Upon first listen to the hauntingly beautiful spoken-word rendition of this song I got nearly paralyzed I was so overtaken by, on the one hand, how perfectly "Istanbul" works as a poem (a feat precious few lyrics manage to accomplish), and, on the other, that I could just as easily have been listening to the ghost of Siegfried Sassoon reciting “Suicide in the trenches”. Both "Istanbul" and Sassoon's poem of yore deal with the same subject: tragic and unnecessary loss of young life, albeit using different context fit for their respective eras. It renders me teary-eyed contemplating that although in many aspects a quite (r)evolutionary century has passed since Sassoon penned his masterpiece, human remains the most evil species of all. Moz hits a tone strikingly similar to Sassoon's and even uses the same meter as he did, although he exercises more freedom of form. I can’t imagine any of this being a coincidence, especially considering that with Morrissey such parallels are never merely that.

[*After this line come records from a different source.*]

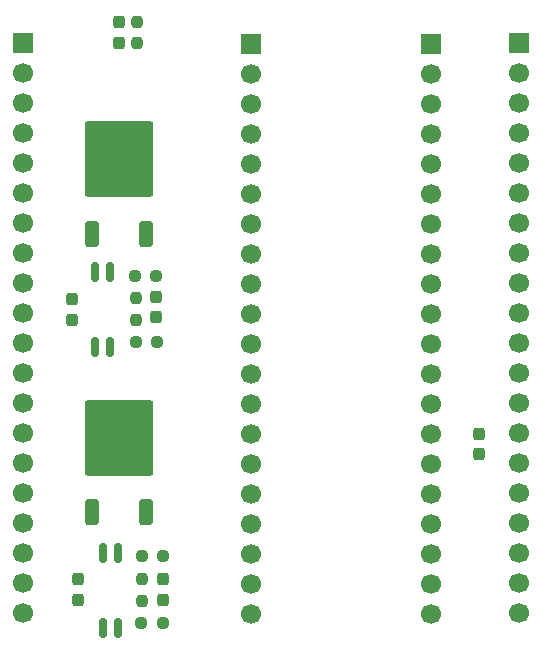
<source format=gbr>
%TF.GenerationSoftware,KiCad,Pcbnew,9.0.2*%
%TF.CreationDate,2025-06-04T20:07:21+07:00*%
%TF.ProjectId,Pneumatic,506e6575-6d61-4746-9963-2e6b69636164,rev?*%
%TF.SameCoordinates,Original*%
%TF.FileFunction,Soldermask,Top*%
%TF.FilePolarity,Negative*%
%FSLAX46Y46*%
G04 Gerber Fmt 4.6, Leading zero omitted, Abs format (unit mm)*
G04 Created by KiCad (PCBNEW 9.0.2) date 2025-06-04 20:07:21*
%MOMM*%
%LPD*%
G01*
G04 APERTURE LIST*
G04 Aperture macros list*
%AMRoundRect*
0 Rectangle with rounded corners*
0 $1 Rounding radius*
0 $2 $3 $4 $5 $6 $7 $8 $9 X,Y pos of 4 corners*
0 Add a 4 corners polygon primitive as box body*
4,1,4,$2,$3,$4,$5,$6,$7,$8,$9,$2,$3,0*
0 Add four circle primitives for the rounded corners*
1,1,$1+$1,$2,$3*
1,1,$1+$1,$4,$5*
1,1,$1+$1,$6,$7*
1,1,$1+$1,$8,$9*
0 Add four rect primitives between the rounded corners*
20,1,$1+$1,$2,$3,$4,$5,0*
20,1,$1+$1,$4,$5,$6,$7,0*
20,1,$1+$1,$6,$7,$8,$9,0*
20,1,$1+$1,$8,$9,$2,$3,0*%
G04 Aperture macros list end*
%ADD10RoundRect,0.237500X-0.237500X0.250000X-0.237500X-0.250000X0.237500X-0.250000X0.237500X0.250000X0*%
%ADD11RoundRect,0.237500X0.250000X0.237500X-0.250000X0.237500X-0.250000X-0.237500X0.250000X-0.237500X0*%
%ADD12RoundRect,0.237500X0.237500X-0.300000X0.237500X0.300000X-0.237500X0.300000X-0.237500X-0.300000X0*%
%ADD13R,1.700000X1.700000*%
%ADD14C,1.700000*%
%ADD15RoundRect,0.150000X0.150000X-0.662500X0.150000X0.662500X-0.150000X0.662500X-0.150000X-0.662500X0*%
%ADD16RoundRect,0.250000X0.350000X-0.850000X0.350000X0.850000X-0.350000X0.850000X-0.350000X-0.850000X0*%
%ADD17RoundRect,0.249997X2.650003X-2.950003X2.650003X2.950003X-2.650003X2.950003X-2.650003X-2.950003X0*%
%ADD18RoundRect,0.237500X0.237500X-0.287500X0.237500X0.287500X-0.237500X0.287500X-0.237500X-0.287500X0*%
%ADD19RoundRect,0.237500X0.237500X-0.250000X0.237500X0.250000X-0.237500X0.250000X-0.237500X-0.250000X0*%
%ADD20RoundRect,0.237500X-0.237500X0.287500X-0.237500X-0.287500X0.237500X-0.287500X0.237500X0.287500X0*%
G04 APERTURE END LIST*
D10*
%TO.C,R30*%
X105650000Y-67175000D03*
X105650000Y-69000000D03*
%TD*%
D11*
%TO.C,R20*%
X107845000Y-118125000D03*
X106020000Y-118125000D03*
%TD*%
D12*
%TO.C,C1*%
X134620000Y-103833000D03*
X134620000Y-102108000D03*
%TD*%
D13*
%TO.C,U1*%
X130556000Y-69088000D03*
D14*
X115336000Y-117348000D03*
X115336000Y-112268000D03*
X130556000Y-74168000D03*
D13*
X115336000Y-69088000D03*
D14*
X115336000Y-71628000D03*
X115336000Y-74168000D03*
X115336000Y-76708000D03*
X115336000Y-79248000D03*
X115336000Y-81788000D03*
X115336000Y-84328000D03*
X115336000Y-86868000D03*
X115336000Y-89408000D03*
X115336000Y-91948000D03*
X115336000Y-94488000D03*
X115336000Y-97028000D03*
X115336000Y-99568000D03*
X115336000Y-102108000D03*
X115336000Y-104648000D03*
X115336000Y-107188000D03*
X115336000Y-109728000D03*
X130556000Y-76708000D03*
X130556000Y-79248000D03*
X130556000Y-81788000D03*
X130556000Y-84328000D03*
X130556000Y-86868000D03*
X130556000Y-89408000D03*
X130556000Y-91948000D03*
X130556000Y-94488000D03*
X130556000Y-97028000D03*
X130556000Y-99568000D03*
X130556000Y-102108000D03*
X130556000Y-104648000D03*
X130556000Y-107188000D03*
X130556000Y-109728000D03*
X130556000Y-112268000D03*
X130556000Y-114808000D03*
X130556000Y-117348000D03*
X115336000Y-114808000D03*
X130556000Y-71628000D03*
%TD*%
D15*
%TO.C,U7*%
X102810000Y-118512500D03*
X104080000Y-118512500D03*
X104080000Y-112137500D03*
X102810000Y-112137500D03*
%TD*%
D16*
%TO.C,Q5*%
X101845000Y-85125000D03*
D17*
X104125000Y-78825000D03*
D16*
X106405000Y-85125000D03*
%TD*%
D18*
%TO.C,D12*%
X107845000Y-116125000D03*
X107845000Y-114375000D03*
%TD*%
%TO.C,D11*%
X107252500Y-92225000D03*
X107252500Y-90475000D03*
%TD*%
D19*
%TO.C,R28*%
X106045000Y-116225000D03*
X106045000Y-114400000D03*
%TD*%
D16*
%TO.C,Q6*%
X101845000Y-108725000D03*
D17*
X104125000Y-102425000D03*
D16*
X106405000Y-108725000D03*
%TD*%
D18*
%TO.C,D7*%
X100645000Y-116125000D03*
X100645000Y-114375000D03*
%TD*%
D11*
%TO.C,R25*%
X107277500Y-88725000D03*
X105452500Y-88725000D03*
%TD*%
D15*
%TO.C,U8*%
X102117500Y-94725000D03*
X103387500Y-94725000D03*
X103387500Y-88350000D03*
X102117500Y-88350000D03*
%TD*%
D19*
%TO.C,R29*%
X105552500Y-92425000D03*
X105552500Y-90600000D03*
%TD*%
D11*
%TO.C,R24*%
X107870000Y-112425000D03*
X106045000Y-112425000D03*
%TD*%
%TO.C,R21*%
X107377500Y-94325000D03*
X105552500Y-94325000D03*
%TD*%
D18*
%TO.C,D6*%
X100125000Y-92425000D03*
X100125000Y-90675000D03*
%TD*%
D20*
%TO.C,D8*%
X104125000Y-67225000D03*
X104125000Y-68975000D03*
%TD*%
D13*
%TO.C,J2*%
X138000000Y-69000000D03*
D14*
X138000000Y-71540000D03*
X138000000Y-74080000D03*
X138000000Y-76620000D03*
X138000000Y-79160000D03*
X138000000Y-81700000D03*
X138000000Y-84240000D03*
X138000000Y-86780000D03*
X138000000Y-89320000D03*
X138000000Y-91860000D03*
X138000000Y-94400000D03*
X138000000Y-96940000D03*
X138000000Y-99480000D03*
X138000000Y-102020000D03*
X138000000Y-104560000D03*
X138000000Y-107100000D03*
X138000000Y-109640000D03*
X138000000Y-112180000D03*
X138000000Y-114720000D03*
X138000000Y-117260000D03*
%TD*%
D13*
%TO.C,J1*%
X96000000Y-69000000D03*
D14*
X96000000Y-71540000D03*
X96000000Y-74080000D03*
X96000000Y-76620000D03*
X96000000Y-79160000D03*
X96000000Y-81700000D03*
X96000000Y-84240000D03*
X96000000Y-86780000D03*
X96000000Y-89320000D03*
X96000000Y-91860000D03*
X96000000Y-94400000D03*
X96000000Y-96940000D03*
X96000000Y-99480000D03*
X96000000Y-102020000D03*
X96000000Y-104560000D03*
X96000000Y-107100000D03*
X96000000Y-109640000D03*
X96000000Y-112180000D03*
X96000000Y-114720000D03*
X96000000Y-117260000D03*
%TD*%
M02*

</source>
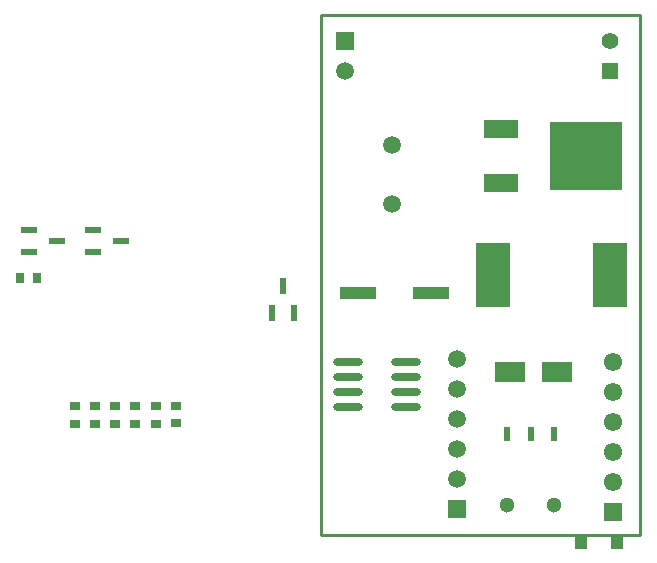
<source format=gtl>
G04 Layer_Physical_Order=1*
G04 Layer_Color=128*
%FSLAX44Y44*%
%MOMM*%
G71*
G01*
G75*
%ADD10R,0.8000X0.9000*%
%ADD11R,1.4500X0.6000*%
%ADD12R,0.9000X0.8000*%
%ADD13R,3.1000X1.1000*%
%ADD14R,0.9000X0.7000*%
%ADD15R,2.9000X5.4000*%
%ADD16O,2.5000X0.7000*%
%ADD17R,2.5000X1.7000*%
%ADD18R,3.0000X1.6000*%
%ADD19R,6.2000X5.8000*%
%ADD20R,1.0000X1.1000*%
%ADD21R,0.6000X1.4500*%
%ADD22R,0.5000X1.2000*%
%ADD23C,0.2540*%
%ADD24C,1.5000*%
%ADD25C,1.5500*%
%ADD26R,1.5500X1.5500*%
%ADD27R,1.5000X1.5000*%
%ADD28C,1.4000*%
%ADD29R,1.4000X1.4000*%
%ADD30C,1.3000*%
D10*
X-254460Y-222820D02*
D03*
X-240460D02*
D03*
D11*
X-193130Y-181740D02*
D03*
Y-200740D02*
D03*
X-169630Y-191240D02*
D03*
X-247210Y-181740D02*
D03*
Y-200740D02*
D03*
X-223710Y-191240D02*
D03*
D12*
X-122900Y-345240D02*
D03*
Y-331240D02*
D03*
D13*
X93500Y-235000D02*
D03*
X31500D02*
D03*
D14*
X-208300Y-345740D02*
D03*
Y-330740D02*
D03*
X-157060Y-345740D02*
D03*
Y-330740D02*
D03*
X-139980Y-345740D02*
D03*
Y-330740D02*
D03*
X-174140Y-345740D02*
D03*
Y-330740D02*
D03*
X-191220Y-345740D02*
D03*
Y-330740D02*
D03*
D15*
X145500Y-220000D02*
D03*
X244500D02*
D03*
D16*
X72000Y-331550D02*
D03*
Y-318850D02*
D03*
Y-306150D02*
D03*
Y-293450D02*
D03*
X23000Y-331550D02*
D03*
Y-318850D02*
D03*
Y-306150D02*
D03*
Y-293450D02*
D03*
D17*
X160000Y-302500D02*
D03*
X200000D02*
D03*
D18*
X152500Y-96780D02*
D03*
Y-142500D02*
D03*
D19*
X224300Y-119640D02*
D03*
D20*
X250930Y-446990D02*
D03*
X219930D02*
D03*
D21*
X-41500Y-252500D02*
D03*
X-22500D02*
D03*
X-32000Y-229000D02*
D03*
D22*
X197500Y-355000D02*
D03*
X177500D02*
D03*
X157500D02*
D03*
D23*
X0Y-440000D02*
Y0D01*
Y-440000D02*
X270000D01*
Y0D01*
X0D02*
X270000D01*
D24*
X60000Y-160000D02*
D03*
Y-110000D02*
D03*
X115000Y-392900D02*
D03*
Y-367500D02*
D03*
Y-342100D02*
D03*
Y-316700D02*
D03*
Y-291300D02*
D03*
X20000Y-47500D02*
D03*
D25*
X247500Y-293400D02*
D03*
Y-318800D02*
D03*
Y-344200D02*
D03*
Y-369600D02*
D03*
Y-395000D02*
D03*
D26*
Y-420400D02*
D03*
D27*
X115000Y-418300D02*
D03*
X20000Y-22100D02*
D03*
D28*
X245000Y-22100D02*
D03*
D29*
Y-47500D02*
D03*
D30*
X197500Y-415000D02*
D03*
X157500D02*
D03*
M02*

</source>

This said, I have no idea if I’m even close to the truth here. What I do know is that I find myself quite taken by “Istanbul”, with it giving me goosebumps just on its on merits. A stunner of a song!

Thank you for sharing this. You very well may be on to something, and it is lovely.
 
Upon first listen to the hauntingly beautiful spoken-word rendition of this song I got nearly paralyzed I was so overtaken by, on the one hand, how perfectly "Istanbul" works as a poem (a feat precious few lyrics manage to accomplish), and, on the other, that I could just as easily have been listening to the ghost of Siegfried Sassoon reciting “Suicide in the trenches”. Both "Istanbul" and Sassoon's poem of yore deal with the same subject: tragic and unnecessary loss of young life, albeit using different context fit for their respective eras. It renders me teary-eyed contemplating that although in many aspects a quite (r)evolutionary century has passed since Sassoon penned his masterpiece, human remains the most evil species of all. Moz hits a tone strikingly similar to Sassoon's and even uses the same meter as he did, although he exercises more freedom of form. I can’t imagine any of this being a coincidence, especially considering that with Morrissey such parallels are never merely that.

This said, I have no idea if I’m even close to the truth here. What I do know is that I find myself quite taken by “Istanbul”, with it giving me goosebumps just on its on merits. A stunner of a song!

Morrissey/Istanbul

Siegfried Sassoon/Suicide in the trenches

When he first cried his mother died,
I had tried to be his guide,
When he was born I was too young,
The father searches for the son
in Istanbul.


I knew a simple soldier boy
Who grinned at life in empty joy,
Slept soundly through the lonesome dark,
And whistled early with the lark.

Moonlight jumping through the trees,
Sunken eyes avoiding me,
From dawn to dusk the hunt is on.
The father searches for the son.


In winter trenches, cowed and glum,
With crumps and lice and lack of rum,
He put a bullet through his brain.
No one spoke of him again.

On secret streets in disbelief,
Little shadow shows the lead,
Prostitutes stylish and glum.
In amongst them you are one.


You smug-faced crowds with kindling eye
Who cheer when soldier lads march by,
Sneak home and pray you'll never know
The hell where youth and laughter go.

Rolling breathless off the tongue
The vicious street gang slang,
I lean into a box of pine
Identify the kid as mine.

Thanks for this.
 
Astute post, cberlin.

If the last line read "Identify the boy (or child) as mine" it would be a gentle, classic lyric. The jarring use of the word "kid" is what throws it off - makes it contemporary and somewhat emotionally alienating. A kind of backhanded Morrissey signature.